Burkina : Les autorités coutumières et la FAIB apportent leur contribution à la future loi sur les libertés religieuses

La Commission des affaires générales, institutionnelles et des droits humains (CAGIDH) poursuit l’examen du projet de loi portant libertés religieuses au Burkina Faso. Après la phase d’appropriation du texte, les députés ont entamé, ce jeudi 11 juin 2026, les auditions des acteurs concernés afin de recueillir leurs observations et propositions. Pour ouvrir cette série de consultations, le Conseil supérieur de la chefferie coutumière et traditionnelle ainsi que la Fédération des associations islamiques du Burkina Faso (FAIB) ont été entendus.
Les représentants de la chefferie coutumière ont salué une initiative qu’ils considèrent comme une avancée majeure pour le pays.

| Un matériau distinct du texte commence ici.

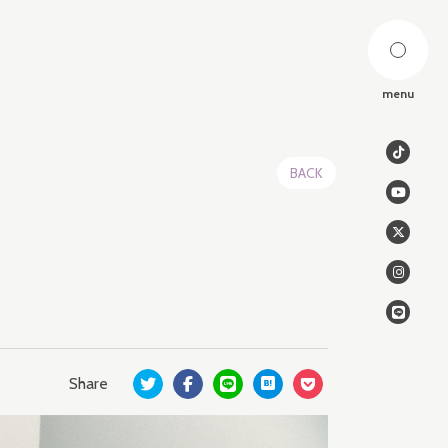
menu
BACK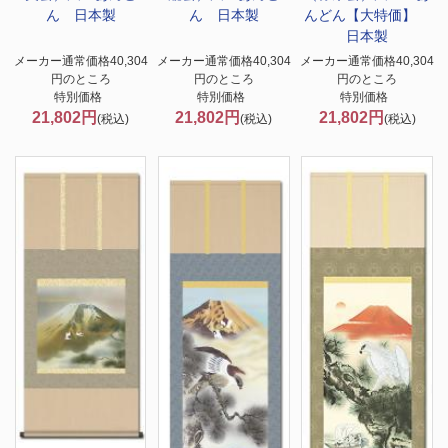
ん 日本製
ん 日本製
んどん【大特価】
日本製
メーカー通常価格40,304
メーカー通常価格40,304
メーカー通常価格40,304
円のところ
円のところ
円のところ
特別価格
特別価格
特別価格
21,802円
21,802円
21,802円
(税込)
(税込)
(税込)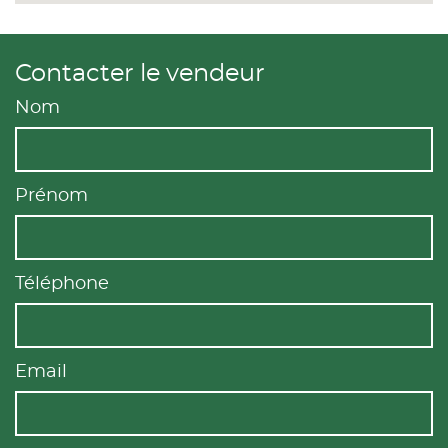
Contacter le vendeur
Nom
Prénom
Téléphone
Email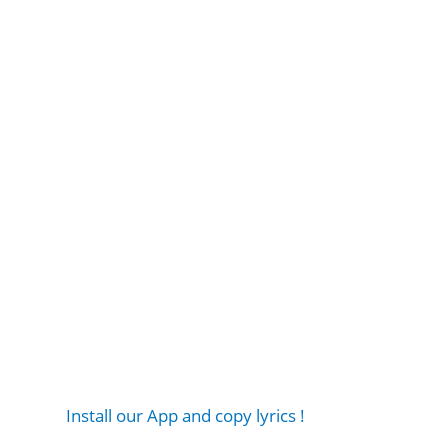
Install our App and copy lyrics !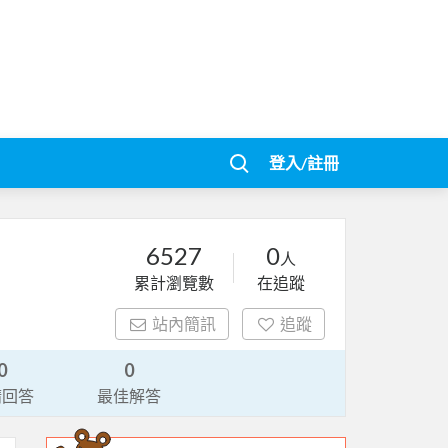
登入/註冊
6527
0
人
累計瀏覽數
在追蹤
站內簡訊
追蹤
0
0
請回答
最佳解答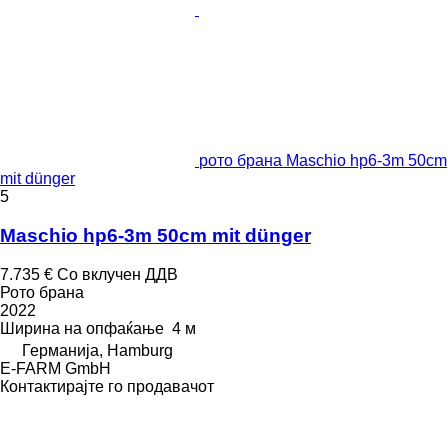
рото брана Maschio hp6-3m 50cm
mit dünger
5
Maschio hp6-3m 50cm mit dünger
7.735 €
Со вклучен ДДВ
Рото брана
2022
Ширина на опфаќање
4 м
Германија, Hamburg
E-FARM GmbH
Контактирајте го продавачот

Selon eux, ce projet de loi offrira à l’État un cadre juridique spécifique et adapté pour mieux encadrer l’exercice des libertés religieuses tout en consolidant les bases du vivre-ensemble et de la cohésion sociale. Au-delà de leur adhésion au projet, les garants de la tradition ont formulé plusieurs observations et recommandations destinées à améliorer le contenu de la future loi.
Ils ont notamment insisté sur la nécessité de sa large vulgarisation après son adoption. À leurs yeux, un texte juridique, aussi pertinent soit-il, ne peut produire pleinement ses effets s’il demeure méconnu des populations. Ils ont ainsi plaidé pour des campagnes d’information et de sensibilisation capables de toucher les citoyens jusque dans les localités les plus reculées. La Fédération des associations islamiques du Burkina Faso (FAIB) a, pour sa part, soumis une analyse approfondie du projet de loi aux députés. Tout en saluant l’initiative, la faîtière islamique a procédé à une lecture minutieuse de l’ensemble des dispositions proposées.
Plusieurs suggestions de reformulation, amendements et propositions d’ajouts d’alinéas ont ainsi été formulés afin de renforcer certaines dispositions du texte. Pour la FAIB, ces contributions visent à mieux garantir l’exercice du culte et à permettre à la communauté musulmane de vivre pleinement sa foi dans le respect des principes islamiques et des lois de la République. La Fédération a exprimé le souhait que ces observations techniques soient prises en compte dans la rédaction finale du document. La qualité du travail présenté par la FAIB a été saluée par la présidente de la CAGIDH, Lynda Gladys Kandolo/Ouedraogo, qui a relevé le sérieux et la profondeur des analyses soumises à la Commission.